Bremens neuer Finanzsenator über Geld: „Das Geld ist verplant“

Dietmar Strehl übernimmt das Haushaltsressort von Karoline Linner. Die Schuldenbremse verteidigt er genauso wie sie.

Eine Hand wirft eine Münze in einen Gulli vor dem Bremer Rathaus, der als Spendenbox dient

Bremen pflegt eine seltsame Beziehung zum Geld. Dietmar Strehl muss damit als Finanzsenator umgehen Foto: Ingo Wagner/dpa

taz: Herr Strehl, wieso an der Schuldenbremse festhalten, wenn’s Negativzinsen auf Bundesanleihen gibt?

Dietmar Strehl: Schauen Sie sich den Stand der Bremer Schulden an, und Sie haben die Antwort: Wir müssen davon runter kommen.

Aber mit Negativzinsen bekomme ich doch Geld dafür, dass ich mir welches leihe?

Das ist ein Denkfehler. Die Schulden, die ich dann mache, sind da. Sie wachsen an – und die Zinsen werden kaum auf diesem Niveau bleiben. Sie müssen sich das mal vor Augen führen: Ein Prozent Zinsveränderung bei 21 Milliarden macht 210 Millionen aus. Das ist eine so gewaltige Summe, da möchte ich nicht noch mehr draufschaufeln.

Am Donnerstag stellen Sie sich erstmals seit sehr langer Zeit einer Wahl…

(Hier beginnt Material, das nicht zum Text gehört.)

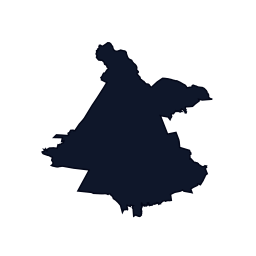 Jala, Nayarit, Mexico (Mercator projection), rotated 341°
{"feature_id": "50627088B47723743355914", "entity_name": "Jala", "entity_type": "district", "adm_level": 2, "iso_a3": "MEX", "parent_name": "Mexico", "parent_adm1": "Nayarit", "projection": "mercator", "projection_center": [-104.394, 21.203], "detail": "fine", "context": "isolated", "style": "filled", "palette": "ink", "viewbox_px": 256, "rotation_deg": 341, "n_neighbors": 0, "source": "geoboundaries", "source_scale": "gbopen_adm2", "svg_char_len": 5873}
<svg xmlns="http://www.w3.org/2000/svg" viewBox="0 0 256 256"><g transform="rotate(341 128 128)"><path d="M112.3,214.6L112.3,214.2L112.7,213.5L112.9,213.4L113.3,212.5L113.1,211.9L113.2,211.2L113.8,211.2L114.0,209.3L113.6,209.1L113.8,208.7L114.5,208.3L115.8,206.8L115.8,206.6L115.6,206.5L115.6,205.3L115.8,204.4L116.3,203.4L116.6,203.5L117.0,204.8L117.1,206.1L117.4,206.3L118.3,206.1L118.1,207.1L118.8,207.2L120.0,207.6L120.2,206.8L120.6,207.1L120.8,207.3L121.4,207.1L122.2,207.4L122.2,207.2L121.5,207.0L122.3,207.1L121.6,206.9L121.9,206.3L121.9,205.3L123.1,205.6L122.9,206.5L123.0,206.9L122.5,208.1L123.1,207.0L123.3,207.5L123.7,207.7L123.4,208.3L123.5,208.3L123.8,207.7L123.9,207.8L123.7,208.3L125.7,208.7L126.0,208.7L126.9,208.1L127.6,208.2L128.5,208.7L129.3,208.6L129.2,208.2L130.4,208.6L130.7,208.3L130.7,208.0L131.0,207.8L132.2,208.6L131.8,209.1L132.3,209.7L132.3,210.1L133.3,209.9L134.0,210.1L134.1,209.5L135.3,209.3L136.7,208.5L138.1,208.5L138.9,208.6L139.6,209.4L139.9,209.5L140.5,209.3L140.6,209.2L142.9,209.8L143.4,210.1L145.4,210.5L146.6,204.6L151.3,204.0L156.7,204.7L159.1,204.5L159.5,204.4L160.3,205.9L165.5,208.8L166.2,209.0L166.4,209.3L167.5,210.0L167.4,206.2L168.3,205.8L170.3,205.3L174.7,204.8L175.5,204.5L175.7,203.5L176.3,203.6L176.6,203.9L177.1,204.1L177.4,204.7L178.0,205.2L181.9,202.0L183.2,200.6L184.3,199.6L185.9,197.8L187.5,197.1L188.0,197.1L188.0,196.3L187.8,193.8L188.0,193.4L187.8,193.2L187.8,192.7L187.5,192.0L188.1,191.3L189.5,190.7L189.4,189.9L189.8,189.5L188.7,188.9L188.7,189.4L185.5,188.8L183.4,186.1L182.9,185.6L182.9,184.7L181.8,183.3L181.0,183.1L180.4,182.4L179.5,182.3L177.5,177.7L177.1,177.5L177.0,177.1L176.7,177.2L177.5,173.9L177.8,173.3L179.0,173.1L179.2,171.6L178.8,171.2L178.8,169.2L170.5,163.2L171.9,157.4L172.1,155.6L171.9,147.8L163.4,146.7L162.6,126.8L169.5,130.6L170.5,133.7L170.8,133.3L171.1,133.2L171.3,132.9L171.4,132.6L172.4,132.0L173.0,131.4L173.1,129.3L173.3,128.8L173.7,129.0L174.3,128.8L175.6,129.3L177.4,128.0L178.2,127.7L178.6,127.9L179.0,127.3L179.6,127.7L179.9,128.3L180.7,128.1L181.9,129.4L183.0,129.9L183.9,129.5L184.1,129.6L183.4,128.2L185.0,127.4L186.3,129.1L187.2,131.6L187.0,132.1L187.6,132.4L187.7,132.6L188.1,132.3L188.1,131.9L188.3,131.7L188.1,131.6L187.9,130.6L188.3,130.1L188.8,129.8L188.4,128.6L189.1,126.9L189.4,126.7L193.2,127.8L196.1,128.5L199.3,127.1L204.1,125.5L204.1,123.8L207.4,125.7L216.4,128.0L217.0,128.3L216.5,127.7L216.1,127.6L215.4,127.0L214.8,126.3L214.4,125.7L214.3,125.1L214.5,124.1L214.9,123.0L214.7,121.2L214.2,120.6L214.2,119.9L214.4,119.5L214.2,118.3L212.9,115.5L211.5,114.0L207.9,112.3L207.0,111.6L205.9,110.5L204.9,109.9L203.7,108.8L203.4,108.7L202.4,109.0L202.1,109.7L201.6,110.1L200.8,110.0L199.7,109.6L197.6,109.4L196.7,109.1L196.7,108.4L196.3,107.0L195.8,105.9L194.5,104.6L192.1,101.8L189.5,99.3L188.4,99.0L187.7,98.4L185.9,97.3L184.8,96.4L181.9,94.6L178.9,93.1L176.9,92.3L170.6,94.0L164.0,96.9L163.3,97.0L162.7,96.6L162.0,94.0L161.7,93.6L161.2,93.0L159.9,92.5L159.2,91.9L158.8,90.9L158.2,90.1L158.3,89.6L158.0,89.0L157.2,88.3L156.4,86.7L155.5,85.9L155.4,85.5L155.7,85.1L155.8,83.7L155.3,83.0L155.2,82.5L154.2,80.2L154.2,79.4L155.0,78.7L155.4,78.6L155.6,78.8L156.0,78.4L156.0,77.8L155.2,76.3L155.1,75.5L155.6,74.6L155.7,74.0L156.1,73.4L155.9,72.1L155.9,71.6L155.2,69.9L154.5,69.0L153.6,66.6L153.6,65.9L153.4,65.1L152.0,63.8L151.2,62.9L150.8,61.8L150.6,60.4L150.6,57.4L150.9,56.0L150.6,54.9L150.3,54.5L149.8,54.0L149.0,53.7L147.5,52.7L146.8,52.3L146.6,52.0L143.3,52.0L141.7,51.6L141.1,51.2L140.2,50.1L139.7,48.7L139.7,47.5L139.9,45.7L139.4,44.8L139.1,43.0L138.6,42.1L137.9,41.3L136.5,40.8L135.1,41.3L131.1,42.4L130.0,42.2L129.6,41.9L129.3,41.3L128.6,40.6L127.9,40.6L127.9,40.9L127.2,41.4L127.4,41.7L127.3,41.9L127.3,42.1L126.8,42.6L125.8,43.6L125.4,43.4L125.0,43.6L124.9,45.0L124.3,45.2L124.1,44.7L123.5,44.6L123.4,44.8L123.5,45.7L123.2,45.8L123.3,46.6L122.7,46.7L122.3,47.0L122.0,47.8L122.0,48.5L122.1,48.9L122.5,49.4L122.4,49.6L121.3,50.7L121.2,51.0L122.0,53.1L122.2,53.6L122.6,53.9L122.6,54.3L122.9,54.5L123.7,54.4L124.4,55.2L125.1,55.2L125.6,55.6L126.0,56.2L126.3,57.0L127.0,58.3L126.9,58.7L126.7,59.3L126.7,60.1L127.6,61.1L128.0,60.8L128.3,62.0L128.0,63.4L128.6,64.1L128.9,65.5L126.9,66.4L124.2,68.6L122.8,68.3L121.5,69.5L120.2,70.9L118.8,71.5L119.1,73.2L118.6,73.8L122.8,78.1L118.3,81.9L108.6,89.6L101.7,94.8L90.0,104.5L87.7,106.0L83.3,108.5L76.2,113.8L76.4,113.4L76.1,112.9L75.7,112.9L75.4,112.2L73.0,111.6L71.2,113.2L69.8,113.4L69.5,114.1L69.8,115.2L68.6,115.6L62.8,113.1L58.1,111.2L54.8,112.8L62.9,115.8L60.9,119.1L63.2,119.2L63.0,119.6L62.1,120.8L61.8,120.7L61.0,121.1L60.8,121.0L59.9,121.3L59.4,121.4L59.2,121.5L58.9,121.5L58.3,121.3L57.8,121.3L57.6,121.5L57.2,121.4L57.1,121.7L56.4,121.1L55.4,122.6L54.3,124.1L51.2,122.6L47.1,121.4L44.9,121.9L43.9,123.1L43.4,121.5L43.2,121.4L43.2,121.1L42.6,121.6L42.5,121.4L42.3,121.5L42.1,121.2L41.7,121.0L41.8,121.2L41.6,121.9L41.4,122.1L40.8,122.9L39.8,122.9L39.3,122.6L39.0,122.7L39.1,123.8L39.3,124.2L39.4,124.3L39.5,124.7L43.0,127.5L44.6,128.4L44.6,128.6L45.7,129.8L46.0,130.2L46.8,130.6L46.9,130.9L46.7,131.9L46.4,132.1L46.1,132.9L45.7,133.1L45.4,133.6L45.9,135.8L45.7,137.1L45.0,137.6L44.8,138.0L43.4,138.4L44.2,139.2L47.6,141.3L49.0,141.9L51.8,142.2L51.9,142.4L53.1,142.5L54.4,143.1L63.4,148.1L76.7,154.5L77.5,155.3L60.1,171.2L72.4,176.9L74.1,178.5L81.9,181.6L83.7,182.2L84.1,182.2L86.1,183.0L87.5,184.3L88.1,184.0L89.2,184.3L89.6,184.6L89.9,185.6L90.7,186.6L91.4,189.0L91.2,189.9L92.9,192.1L94.5,195.2L95.8,198.6L95.3,205.9L96.6,204.6L97.8,203.8L98.7,204.3L98.9,204.2L99.8,204.4L100.8,204.9L100.9,205.0L101.2,204.6L101.3,203.4L101.3,202.2L102.0,200.8L104.7,202.9L105.4,201.8L107.8,203.2L106.9,203.8L106.2,204.6L106.3,205.4L106.6,205.9L104.7,213.2L107.1,212.7L107.4,212.8L107.9,213.7L108.6,214.3L108.9,214.4L109.1,214.7L110.3,215.4L110.6,215.4L112.3,214.6Z" fill="#0f172a" stroke="#020617" stroke-width="1.5"/></g></svg>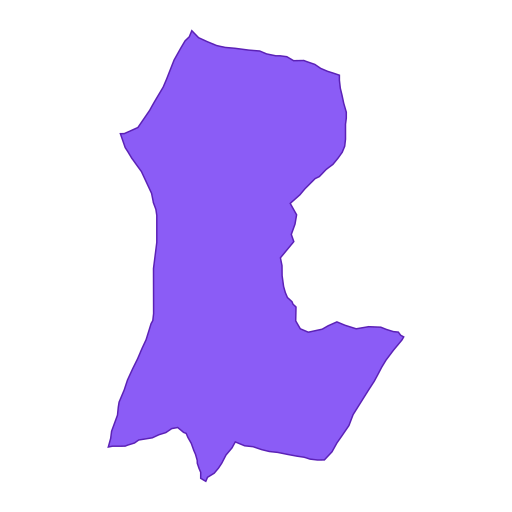 the district of Etsako West, Edo, Nigeria
{"feature_id": "59680162B35912483761792", "entity_name": "Etsako West", "entity_type": "district", "adm_level": 2, "iso_a3": "NGA", "parent_name": "Nigeria", "parent_adm1": "Edo", "projection": "natural_earth1", "projection_center": [6.315, 7.0], "detail": "fine", "context": "isolated", "style": "filled", "palette": "violet", "viewbox_px": 512, "rotation_deg": 0, "n_neighbors": 0, "source": "geoboundaries", "source_scale": "gbopen_adm2", "svg_char_len": 2379}
<svg xmlns="http://www.w3.org/2000/svg" viewBox="0 0 512 512"><path d="M186.2,433.4L187.9,437.4L189.6,440.4L190.0,441.1L191.3,443.4L193.8,450.4L195.5,454.3L197.2,460.3L197.3,463.3L199.0,468.3L200.7,472.3L200.7,478.3L204.2,480.4L205.8,481.3L207.5,477.3L211.1,475.1L214.2,473.2L218.5,468.1L221.8,463.1L226.0,455.0L232.0,447.9L233.6,444.9L235.3,441.9L244.7,445.8L244.8,445.8L253.1,446.7L261.6,449.6L269.3,451.5L277.7,452.4L287.1,454.3L287.5,454.4L297.2,456.2L304.0,457.2L306.4,457.9L310.0,459.1L317.6,460.0L320.1,460.0L324.4,459.9L332.0,451.8L337.0,442.8L341.3,436.7L348.9,425.6L353.1,414.6L360.7,402.5L368.3,390.4L374.2,381.3L377.5,375.2L381.7,367.2L386.0,360.1L393.6,350.0L398.6,344.0L402.0,339.9L403.7,336.9L400.6,335.2L398.3,332.1L393.3,331.6L386.3,329.4L380.8,327.2L368.6,326.7L356.2,328.8L345.1,325.3L336.9,321.9L328.1,325.8L322.2,329.2L308.3,332.2L300.3,328.8L295.7,320.9L296.0,307.0L293.0,304.2L292.0,301.7L287.4,297.5L285.3,292.5L283.6,286.5L282.1,275.6L282.0,265.7L280.4,257.8L293.8,241.6L291.3,234.4L295.0,224.1L296.6,214.8L290.2,203.4L299.9,194.8L305.0,188.7L305.5,188.2L310.0,183.7L315.1,178.6L319.3,176.6L326.1,169.5L329.1,167.2L332.9,164.4L337.9,158.3L342.2,152.3L344.7,146.2L345.5,139.2L345.5,129.3L345.5,124.2L346.3,118.2L346.3,115.5L346.3,113.3L346.3,113.2L346.3,112.2L343.7,103.2L342.0,95.2L340.3,88.2L339.4,80.2L339.4,75.2L333.5,73.2L327.5,71.3L320.7,68.4L314.8,64.4L306.7,61.6L303.8,60.5L293.6,60.7L286.8,56.7L280.0,55.8L275.8,55.8L266.5,53.9L259.7,51.0L248.7,50.1L241.9,49.2L235.1,48.3L224.9,47.4L223.4,47.0L222.3,46.8L220.8,46.5L216.5,45.5L207.1,41.6L198.6,37.7L191.8,30.7L189.3,36.8L185.1,40.8L180.9,47.9L174.1,60.0L166.6,79.1L163.2,87.1L154.8,101.2L152.0,106.1L149.7,110.3L137.9,127.5L124.3,133.6L120.4,133.7L125.2,147.6L127.8,151.6L132.0,158.6L132.6,159.3L136.3,164.5L141.4,171.5L145.6,180.5L151.6,193.4L153.2,201.5L153.3,202.4L155.9,209.4L156.8,215.4L156.8,226.7L156.8,232.4L156.8,242.4L153.5,268.5L153.6,313.6L152.8,320.6L151.1,323.6L148.6,331.7L146.1,339.7L142.0,348.5L141.9,348.8L140.5,351.9L140.4,352.3L137.6,358.8L132.6,368.9L127.5,380.0L124.2,390.0L119.1,402.1L118.3,407.1L117.5,415.1L114.9,422.2L111.6,431.2L110.7,438.3L108.3,447.0L112.5,446.2L120.1,446.2L125.2,446.1L127.7,445.1L134.5,443.0L138.7,440.0L152.3,437.8L159.0,434.7L165.8,432.6L171.7,428.6L177.7,427.5L183.6,432.4L186.2,433.4Z" fill="#8b5cf6" stroke="#5b21b6" stroke-width="1.5"/></svg>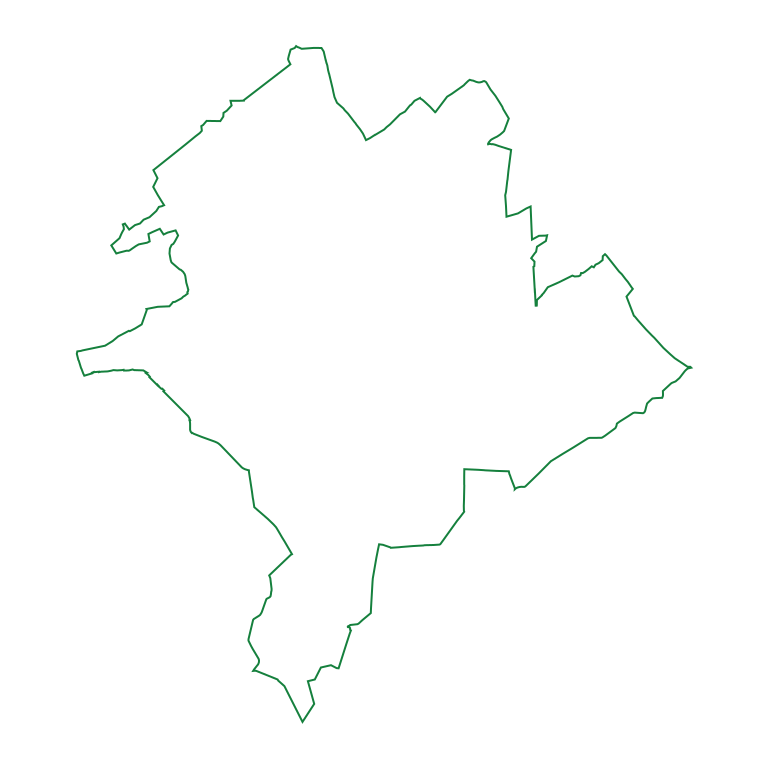 the district of Mežāres pag., Krustpils, Latvia
{"feature_id": "27541924B81623033015716", "entity_name": "Mežāres pag.", "entity_type": "district", "adm_level": 2, "iso_a3": "LVA", "parent_name": "Latvia", "parent_adm1": "Krustpils", "projection": "mercator", "projection_center": [26.221, 56.543], "detail": "fine", "context": "isolated", "style": "outline", "palette": "green", "viewbox_px": 768, "rotation_deg": 0, "n_neighbors": 0, "source": "geoboundaries", "source_scale": "gbopen_adm2", "svg_char_len": 5991}
<svg xmlns="http://www.w3.org/2000/svg" viewBox="0 0 768 768"><path d="M469.7,79.8L468.0,81.1L464.7,84.3L463.8,85.3L451.8,93.8L447.1,96.7L435.4,112.2L435.2,112.3L430.0,106.7L423.4,100.6L422.0,99.5L420.4,98.6L420.1,97.9L414.5,100.8L411.2,104.7L410.2,105.2L409.0,106.6L405.4,111.1L405.0,111.6L400.0,114.3L390.0,124.4L386.6,127.1L384.2,129.5L375.0,135.0L374.9,134.9L370.0,138.1L366.0,140.1L363.3,134.3L362.9,133.5L360.0,129.2L356.1,124.3L355.7,123.5L354.4,122.0L348.0,113.6L344.7,110.2L343.4,108.4L337.0,102.8L334.5,97.1L333.3,91.9L332.7,88.8L329.1,73.8L329.0,73.7L328.1,70.2L327.3,65.4L326.2,62.0L326.3,61.8L326.2,61.9L325.8,60.2L325.7,60.2L323.7,51.5L321.5,48.0L314.0,47.9L301.7,48.8L298.4,47.3L297.5,47.1L296.1,46.1L294.7,48.0L290.6,49.6L288.8,55.8L288.1,58.9L288.2,59.6L288.6,60.7L290.4,64.3L243.9,100.1L243.9,100.6L239.3,100.8L230.5,100.8L231.6,105.5L226.8,110.7L223.5,112.9L223.3,116.6L220.3,121.1L206.6,120.9L203.1,125.0L201.3,126.1L201.8,130.2L201.8,130.8L199.8,133.0L195.4,136.4L185.5,144.5L153.4,170.1L157.5,178.2L153.2,186.9L157.8,195.1L161.5,201.1L164.1,205.2L161.8,206.2L158.9,206.9L156.3,211.0L149.5,217.2L143.6,219.7L140.0,223.5L135.0,225.1L129.2,229.6L126.5,225.8L125.6,224.7L124.9,223.6L122.8,224.4L123.6,226.6L123.9,229.2L122.3,232.0L121.3,234.0L119.5,238.2L111.3,245.4L116.3,253.5L119.6,252.5L126.6,250.7L128.8,250.8L130.1,250.1L131.6,249.0L135.8,246.1L138.7,244.4L147.1,242.7L149.7,241.4L148.4,234.0L152.1,232.2L159.8,228.8L163.6,234.5L167.6,232.6L175.6,230.4L178.1,235.5L174.8,241.6L173.3,243.9L171.6,244.9L169.9,248.5L169.5,253.5L170.7,260.1L171.4,262.2L171.8,262.7L179.6,269.4L180.8,269.8L183.1,271.8L184.7,274.2L185.3,276.0L186.3,282.7L187.8,287.9L187.9,288.8L188.3,289.4L188.0,291.2L187.3,292.2L187.7,293.4L187.6,293.7L186.1,294.7L185.4,295.4L183.2,296.7L181.6,298.3L174.9,301.9L173.2,302.0L172.7,302.3L172.4,302.9L169.4,306.3L157.8,306.8L146.4,309.0L146.8,309.9L141.7,324.4L135.2,328.4L129.8,331.2L128.9,330.8L118.2,336.4L112.7,341.0L105.1,345.7L82.5,350.4L80.9,350.9L77.3,351.4L76.8,353.8L78.4,360.1L78.8,360.7L81.0,367.9L81.5,368.9L83.2,373.4L84.3,375.7L92.3,373.3L92.0,372.7L93.9,371.9L94.0,372.2L99.0,371.7L99.0,372.1L101.1,371.7L107.7,371.4L111.3,370.7L113.4,370.1L117.2,370.4L122.0,370.1L123.7,369.8L123.9,370.5L126.9,370.5L129.0,370.4L132.6,369.5L134.2,370.1L143.3,370.4L146.1,372.1L145.9,372.1L145.5,372.8L148.2,374.9L149.8,376.7L149.4,377.2L156.9,384.7L157.2,384.4L158.5,385.8L158.2,386.0L161.4,388.8L161.9,388.9L162.3,388.7L164.2,390.6L163.4,391.3L188.1,416.1L189.0,417.6L189.5,418.6L189.9,419.6L190.5,421.2L189.8,420.0L189.4,420.2L189.9,421.4L190.1,423.6L190.1,429.8L190.4,430.9L190.9,432.0L191.7,432.9L191.9,432.7L193.8,433.8L201.7,436.9L215.0,441.7L217.2,442.7L218.5,443.5L220.7,445.4L241.7,467.3L243.1,468.3L244.9,469.2L247.5,470.0L248.9,470.3L248.9,471.5L252.0,491.8L252.8,497.9L253.2,499.9L254.3,507.2L267.8,518.9L273.5,524.4L276.1,527.3L278.7,531.6L281.7,536.8L284.6,541.5L292.0,554.2L290.8,554.8L269.2,575.4L270.3,578.2L271.6,589.0L271.5,590.9L271.2,591.7L270.9,594.5L270.5,596.3L269.9,597.0L269.4,597.4L266.7,598.8L266.3,599.3L264.5,604.4L262.4,610.4L261.6,612.5L260.2,614.8L259.1,615.7L253.8,619.0L253.1,619.9L248.5,639.2L248.5,640.7L251.2,646.2L252.8,649.1L258.6,658.8L259.0,660.3L259.0,661.1L258.9,662.3L258.7,662.9L258.1,664.4L257.1,665.6L254.1,669.4L253.2,670.9L255.0,670.7L256.3,670.9L277.6,679.5L278.2,680.6L284.4,686.1L302.5,721.9L314.2,703.9L307.9,681.2L314.8,679.5L320.9,667.5L331.0,665.2L336.6,668.1L338.6,668.3L346.6,643.2L349.8,633.4L350.9,630.5L350.6,630.4L350.2,630.0L350.1,628.7L350.1,628.1L349.7,627.6L349.0,627.2L347.9,627.1L347.8,626.9L347.8,626.6L348.1,626.2L349.8,625.5L350.2,625.0L357.4,624.2L358.6,623.6L362.4,620.1L370.8,613.1L371.0,608.4L371.3,603.2L372.5,582.3L372.8,578.4L376.4,557.6L378.1,549.0L379.1,544.3L382.9,544.8L390.4,547.4L390.7,547.8L399.4,547.2L401.2,547.0L412.3,546.1L417.3,545.8L423.2,545.5L424.8,545.2L433.5,545.0L439.5,544.6L440.3,544.2L443.0,540.5L457.1,520.8L459.3,518.1L464.2,511.7L463.9,510.6L463.8,505.9L464.0,500.1L464.3,485.3L464.2,484.5L464.2,479.3L464.2,476.4L464.3,469.2L478.1,469.8L484.2,470.2L484.9,470.3L496.3,470.9L508.8,471.3L509.4,474.0L510.0,475.3L510.9,478.0L512.3,481.7L514.9,488.4L514.8,489.3L515.9,488.3L517.6,487.5L519.5,487.0L521.2,486.8L524.2,486.9L524.9,486.7L525.8,486.0L538.5,473.7L550.9,461.2L562.5,454.0L573.3,447.5L588.0,438.3L589.6,437.9L601.4,437.8L602.3,437.5L605.1,435.7L615.4,428.1L615.7,427.5L616.4,426.0L616.9,423.6L619.8,421.5L628.7,415.9L633.1,413.0L634.7,412.6L643.0,413.2L644.3,412.4L645.1,411.0L645.7,408.8L646.0,407.4L647.1,403.5L648.9,401.7L652.4,398.5L656.0,398.1L662.2,397.8L662.9,396.0L663.0,394.8L662.9,391.0L671.0,383.5L671.9,382.9L675.6,381.4L679.6,377.9L684.6,371.4L685.5,370.4L687.3,368.8L688.1,368.4L691.2,367.7L690.3,366.8L687.6,366.8L674.7,358.2L670.3,354.3L663.4,347.9L654.3,337.8L651.8,335.4L645.9,329.3L638.1,320.5L634.7,316.4L633.9,315.8L626.5,296.6L632.8,288.9L631.5,287.2L627.8,281.8L625.6,279.2L621.8,274.2L619.1,271.6L606.4,255.5L605.0,254.2L602.8,256.2L602.6,260.1L598.7,263.2L595.5,264.7L593.8,267.3L591.7,266.3L588.6,269.0L584.8,271.9L582.7,273.1L581.1,273.0L580.4,275.3L578.7,276.2L574.7,276.5L572.4,275.6L558.9,282.3L547.8,287.2L543.7,293.0L541.8,295.0L541.9,295.3L536.9,300.0L536.8,305.2L536.7,305.7L535.7,305.7L534.9,290.7L534.8,290.8L533.4,266.8L534.3,266.2L534.5,261.6L531.2,258.2L534.6,253.5L536.1,251.7L537.0,246.7L545.9,241.0L547.1,235.3L545.8,235.6L539.0,235.8L532.0,239.6L530.6,206.5L526.4,208.4L518.0,213.4L506.5,216.7L506.0,206.2L505.2,195.2L506.0,191.9L507.3,180.6L507.5,179.8L508.4,171.0L511.1,149.9L498.7,146.0L495.4,144.8L492.7,144.1L491.9,144.3L489.8,143.8L488.1,144.3L488.0,144.0L488.8,142.3L490.7,140.1L491.8,139.3L494.6,137.8L497.1,136.6L500.1,134.6L502.8,132.3L504.1,131.0L508.8,118.5L503.2,109.1L502.3,106.8L499.4,102.1L495.4,95.8L490.5,89.5L486.3,82.4L485.7,81.8L484.4,81.1L483.3,81.2L481.9,81.9L479.9,82.4L478.3,82.4L476.3,81.9L473.1,80.6L471.7,80.4L469.7,79.8Z" fill="none" stroke="#15803d" stroke-width="2"/></svg>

Das sehe ich anders. Bei der Mitgliederversammlung zur Frage, wer die grünen Ressorts leiten soll – das war doch auch eine Wahl. Habe ich zumindest so gespürt. Da überlegt man schon, was man sagt. Bei der Senatswahl darf ich gar nichts sagen. Da werde ich hoffentlich gewählt.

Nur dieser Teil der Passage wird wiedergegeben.